* _Exercise input_:
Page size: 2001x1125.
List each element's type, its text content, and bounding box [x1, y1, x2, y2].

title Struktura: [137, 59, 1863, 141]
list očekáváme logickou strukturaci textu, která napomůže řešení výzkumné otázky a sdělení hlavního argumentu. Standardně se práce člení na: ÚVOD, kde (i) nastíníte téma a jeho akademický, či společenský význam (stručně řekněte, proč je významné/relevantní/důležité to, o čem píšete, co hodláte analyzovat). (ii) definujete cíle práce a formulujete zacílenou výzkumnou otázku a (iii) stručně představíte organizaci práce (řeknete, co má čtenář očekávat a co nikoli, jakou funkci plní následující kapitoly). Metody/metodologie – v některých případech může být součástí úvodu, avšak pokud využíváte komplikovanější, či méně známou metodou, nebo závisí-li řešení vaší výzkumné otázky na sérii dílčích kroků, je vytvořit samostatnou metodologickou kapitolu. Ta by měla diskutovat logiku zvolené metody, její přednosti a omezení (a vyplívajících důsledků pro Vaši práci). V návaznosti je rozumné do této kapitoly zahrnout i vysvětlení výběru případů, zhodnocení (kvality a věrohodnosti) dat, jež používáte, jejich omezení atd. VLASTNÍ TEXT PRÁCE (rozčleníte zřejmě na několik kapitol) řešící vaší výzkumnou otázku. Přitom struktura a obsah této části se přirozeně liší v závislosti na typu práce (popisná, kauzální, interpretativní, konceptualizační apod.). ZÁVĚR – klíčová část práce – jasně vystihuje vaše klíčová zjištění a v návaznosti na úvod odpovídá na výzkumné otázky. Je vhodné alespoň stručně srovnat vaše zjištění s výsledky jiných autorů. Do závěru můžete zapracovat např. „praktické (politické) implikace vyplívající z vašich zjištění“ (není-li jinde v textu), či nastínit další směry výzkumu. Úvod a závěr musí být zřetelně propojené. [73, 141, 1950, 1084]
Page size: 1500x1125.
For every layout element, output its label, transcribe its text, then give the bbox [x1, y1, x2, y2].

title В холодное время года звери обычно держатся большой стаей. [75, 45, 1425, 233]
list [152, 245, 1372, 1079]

* _Exercise prompt_:
Repeat every record above. Each one must match exactly.

* _Answer for the task_:
Page size: 2001x1125.
List each element's type, its text content, and bounding box [x1, y1, x2, y2].

title Struktura: [137, 59, 1863, 141]
list očekáváme logickou strukturaci textu, která napomůže řešení výzkumné otázky a sdělení hlavního argumentu. Standardně se práce člení na: ÚVOD, kde (i) nastíníte téma a jeho akademický, či společenský význam (stručně řekněte, proč je významné/relevantní/důležité to, o čem píšete, co hodláte analyzovat). (ii) definujete cíle práce a formulujete zacílenou výzkumnou otázku a (iii) stručně představíte organizaci práce (řeknete, co má čtenář očekávat a co nikoli, jakou funkci plní následující kapitoly). Metody/metodologie – v některých případech může být součástí úvodu, avšak pokud využíváte komplikovanější, či méně známou metodou, nebo závisí-li řešení vaší výzkumné otázky na sérii dílčích kroků, je vytvořit samostatnou metodologickou kapitolu. Ta by měla diskutovat logiku zvolené metody, její přednosti a omezení (a vyplívajících důsledků pro Vaši práci). V návaznosti je rozumné do této kapitoly zahrnout i vysvětlení výběru případů, zhodnocení (kvality a věrohodnosti) dat, jež používáte, jejich omezení atd. VLASTNÍ TEXT PRÁCE (rozčleníte zřejmě na několik kapitol) řešící vaší výzkumnou otázku. Přitom struktura a obsah této části se přirozeně liší v závislosti na typu práce (popisná, kauzální, interpretativní, konceptualizační apod.). ZÁVĚR – klíčová část práce – jasně vystihuje vaše klíčová zjištění a v návaznosti na úvod odpovídá na výzkumné otázky. Je vhodné alespoň stručně srovnat vaše zjištění s výsledky jiných autorů. Do závěru můžete zapracovat např. „praktické (politické) implikace vyplívající z vašich zjištění“ (není-li jinde v textu), či nastínit další směry výzkumu. Úvod a závěr musí být zřetelně propojené. [73, 141, 1950, 1084]
Page size: 1500x1125.
For every layout element, output its label, transcribe its text, then give the bbox [x1, y1, x2, y2].

title В холодное время года звери обычно держатся большой стаей. [75, 45, 1425, 233]
list [152, 245, 1372, 1079]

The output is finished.